MUDI: A Multimodal Biomedical Dataset for Understanding Pharmacodynamic Drug-Drug Interactions
This addresses the need for multimodal data in drug interaction analysis for biomedical research, though it is incremental as it primarily provides a new dataset.
The authors tackled the problem of understanding pharmacodynamic drug-drug interactions by introducing MUDI, a large-scale multimodal biomedical dataset combining text, chemical formulas, graphs, and images for 310,532 annotated drug pairs, and benchmarked learning methods on it.

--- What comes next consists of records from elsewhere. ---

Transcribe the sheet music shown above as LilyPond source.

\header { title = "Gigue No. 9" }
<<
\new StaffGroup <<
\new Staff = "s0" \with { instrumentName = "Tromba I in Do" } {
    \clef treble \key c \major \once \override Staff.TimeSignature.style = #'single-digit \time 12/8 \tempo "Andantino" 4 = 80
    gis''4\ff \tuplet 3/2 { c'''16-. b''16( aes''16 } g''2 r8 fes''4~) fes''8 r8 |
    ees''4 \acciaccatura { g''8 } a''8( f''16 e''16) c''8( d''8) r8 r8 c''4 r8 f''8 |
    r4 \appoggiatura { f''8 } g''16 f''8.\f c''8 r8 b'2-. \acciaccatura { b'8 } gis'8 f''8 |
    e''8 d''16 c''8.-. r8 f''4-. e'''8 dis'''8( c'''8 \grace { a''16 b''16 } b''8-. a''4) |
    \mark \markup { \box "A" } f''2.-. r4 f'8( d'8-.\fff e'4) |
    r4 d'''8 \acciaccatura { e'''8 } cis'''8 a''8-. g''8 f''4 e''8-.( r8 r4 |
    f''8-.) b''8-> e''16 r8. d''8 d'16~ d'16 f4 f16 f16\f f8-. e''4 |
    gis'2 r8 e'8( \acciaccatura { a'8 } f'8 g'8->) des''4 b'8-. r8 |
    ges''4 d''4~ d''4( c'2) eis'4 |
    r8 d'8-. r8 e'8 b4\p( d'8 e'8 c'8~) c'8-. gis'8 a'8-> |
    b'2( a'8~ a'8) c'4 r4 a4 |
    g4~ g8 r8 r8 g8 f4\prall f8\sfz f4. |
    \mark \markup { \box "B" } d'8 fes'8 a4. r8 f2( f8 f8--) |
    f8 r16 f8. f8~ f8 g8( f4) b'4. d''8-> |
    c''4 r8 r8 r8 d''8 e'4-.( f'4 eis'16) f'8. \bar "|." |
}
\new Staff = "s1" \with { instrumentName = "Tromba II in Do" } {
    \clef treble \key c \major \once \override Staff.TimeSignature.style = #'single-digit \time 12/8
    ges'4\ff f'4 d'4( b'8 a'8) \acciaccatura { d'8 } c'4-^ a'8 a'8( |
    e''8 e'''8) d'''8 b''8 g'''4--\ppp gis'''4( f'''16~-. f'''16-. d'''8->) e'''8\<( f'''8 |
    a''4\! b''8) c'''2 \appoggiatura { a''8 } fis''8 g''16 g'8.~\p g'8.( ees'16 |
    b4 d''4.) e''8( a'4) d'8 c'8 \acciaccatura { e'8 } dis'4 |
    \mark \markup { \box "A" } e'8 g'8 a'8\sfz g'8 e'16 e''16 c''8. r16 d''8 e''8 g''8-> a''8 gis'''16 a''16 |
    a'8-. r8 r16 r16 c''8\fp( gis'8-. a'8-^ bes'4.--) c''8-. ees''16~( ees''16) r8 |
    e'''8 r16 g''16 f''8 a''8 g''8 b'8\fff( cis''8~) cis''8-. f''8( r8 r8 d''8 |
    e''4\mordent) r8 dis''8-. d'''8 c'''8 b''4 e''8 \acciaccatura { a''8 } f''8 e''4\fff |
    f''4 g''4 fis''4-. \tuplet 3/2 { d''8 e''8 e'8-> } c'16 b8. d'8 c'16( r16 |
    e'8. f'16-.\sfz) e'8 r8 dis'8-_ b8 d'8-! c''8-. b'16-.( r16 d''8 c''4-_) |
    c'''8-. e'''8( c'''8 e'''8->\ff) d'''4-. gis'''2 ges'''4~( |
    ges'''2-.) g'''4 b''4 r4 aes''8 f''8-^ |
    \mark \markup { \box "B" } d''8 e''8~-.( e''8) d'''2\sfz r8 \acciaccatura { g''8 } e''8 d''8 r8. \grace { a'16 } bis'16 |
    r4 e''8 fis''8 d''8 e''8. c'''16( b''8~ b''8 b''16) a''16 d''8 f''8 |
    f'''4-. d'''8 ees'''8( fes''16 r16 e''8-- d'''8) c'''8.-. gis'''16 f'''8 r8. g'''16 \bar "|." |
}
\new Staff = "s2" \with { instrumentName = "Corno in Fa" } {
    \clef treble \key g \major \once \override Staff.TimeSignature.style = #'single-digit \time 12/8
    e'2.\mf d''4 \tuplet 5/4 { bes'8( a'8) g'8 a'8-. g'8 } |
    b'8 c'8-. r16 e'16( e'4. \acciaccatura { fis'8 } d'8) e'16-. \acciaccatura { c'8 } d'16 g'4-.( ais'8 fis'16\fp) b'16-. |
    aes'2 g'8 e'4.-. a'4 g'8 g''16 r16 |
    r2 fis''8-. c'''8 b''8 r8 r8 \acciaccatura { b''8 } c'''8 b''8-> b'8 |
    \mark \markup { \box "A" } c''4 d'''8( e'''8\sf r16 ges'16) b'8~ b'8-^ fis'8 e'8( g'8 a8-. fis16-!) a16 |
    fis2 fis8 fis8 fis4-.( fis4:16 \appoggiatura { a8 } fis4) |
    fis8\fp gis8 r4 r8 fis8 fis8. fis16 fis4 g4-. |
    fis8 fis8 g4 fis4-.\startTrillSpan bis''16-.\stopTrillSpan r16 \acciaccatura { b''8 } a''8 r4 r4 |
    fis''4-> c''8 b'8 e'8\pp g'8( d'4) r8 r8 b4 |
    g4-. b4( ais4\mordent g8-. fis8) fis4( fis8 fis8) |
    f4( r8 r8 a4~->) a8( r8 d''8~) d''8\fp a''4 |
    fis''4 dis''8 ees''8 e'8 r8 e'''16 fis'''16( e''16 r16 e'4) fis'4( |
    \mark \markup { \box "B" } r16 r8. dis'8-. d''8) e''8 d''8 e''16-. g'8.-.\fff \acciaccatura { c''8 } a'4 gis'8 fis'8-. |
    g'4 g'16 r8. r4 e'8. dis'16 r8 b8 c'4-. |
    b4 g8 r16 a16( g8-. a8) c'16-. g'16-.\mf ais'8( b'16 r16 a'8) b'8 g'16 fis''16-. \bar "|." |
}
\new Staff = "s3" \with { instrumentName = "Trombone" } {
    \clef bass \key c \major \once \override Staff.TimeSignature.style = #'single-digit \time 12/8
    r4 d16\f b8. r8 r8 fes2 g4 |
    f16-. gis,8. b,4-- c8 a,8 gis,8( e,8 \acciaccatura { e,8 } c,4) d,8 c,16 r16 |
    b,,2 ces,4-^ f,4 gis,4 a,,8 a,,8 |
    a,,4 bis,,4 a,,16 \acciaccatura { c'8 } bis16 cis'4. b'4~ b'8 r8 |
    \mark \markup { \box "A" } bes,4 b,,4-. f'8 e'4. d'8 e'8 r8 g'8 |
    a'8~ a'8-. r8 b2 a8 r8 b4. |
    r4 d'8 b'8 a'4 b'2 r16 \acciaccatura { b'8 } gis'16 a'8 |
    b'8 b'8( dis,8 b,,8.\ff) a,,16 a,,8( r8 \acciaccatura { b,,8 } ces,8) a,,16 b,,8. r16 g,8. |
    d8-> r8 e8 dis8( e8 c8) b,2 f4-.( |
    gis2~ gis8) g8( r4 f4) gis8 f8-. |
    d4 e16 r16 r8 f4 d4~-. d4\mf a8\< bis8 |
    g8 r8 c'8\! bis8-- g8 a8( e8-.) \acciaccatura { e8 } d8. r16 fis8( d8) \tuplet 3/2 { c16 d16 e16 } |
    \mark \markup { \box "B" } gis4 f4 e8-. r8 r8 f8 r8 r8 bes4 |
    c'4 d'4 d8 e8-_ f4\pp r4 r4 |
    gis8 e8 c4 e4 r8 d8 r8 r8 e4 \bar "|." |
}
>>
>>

Understanding the interaction between different drugs (drug-drug interaction or DDI) is critical for ensuring patient safety and optimizing therapeutic outcomes. Existing DDI datasets primarily focus on textual information, overlooking multimodal data that reflect complex drug mechanisms. In this paper, we (1) introduce MUDI, a large-scale Multimodal biomedical dataset for Understanding pharmacodynamic Drug-drug Interactions, and (2) benchmark learning methods to study it. In brief, MUDI provides a comprehensive multimodal representation of drugs by combining pharmacological text, chemical formulas, molecular structure graphs, and images across 310,532 annotated drug pairs labeled as Synergism, Antagonism, or New Effect. Crucially, to effectively evaluate machine-learning based generalization, MUDI consists of unseen drug pairs in the test set. We evaluate benchmark models using both late fusion voting and intermediate fusion strategies. All data, annotations, evaluation scripts, and baselines are released under an open research license.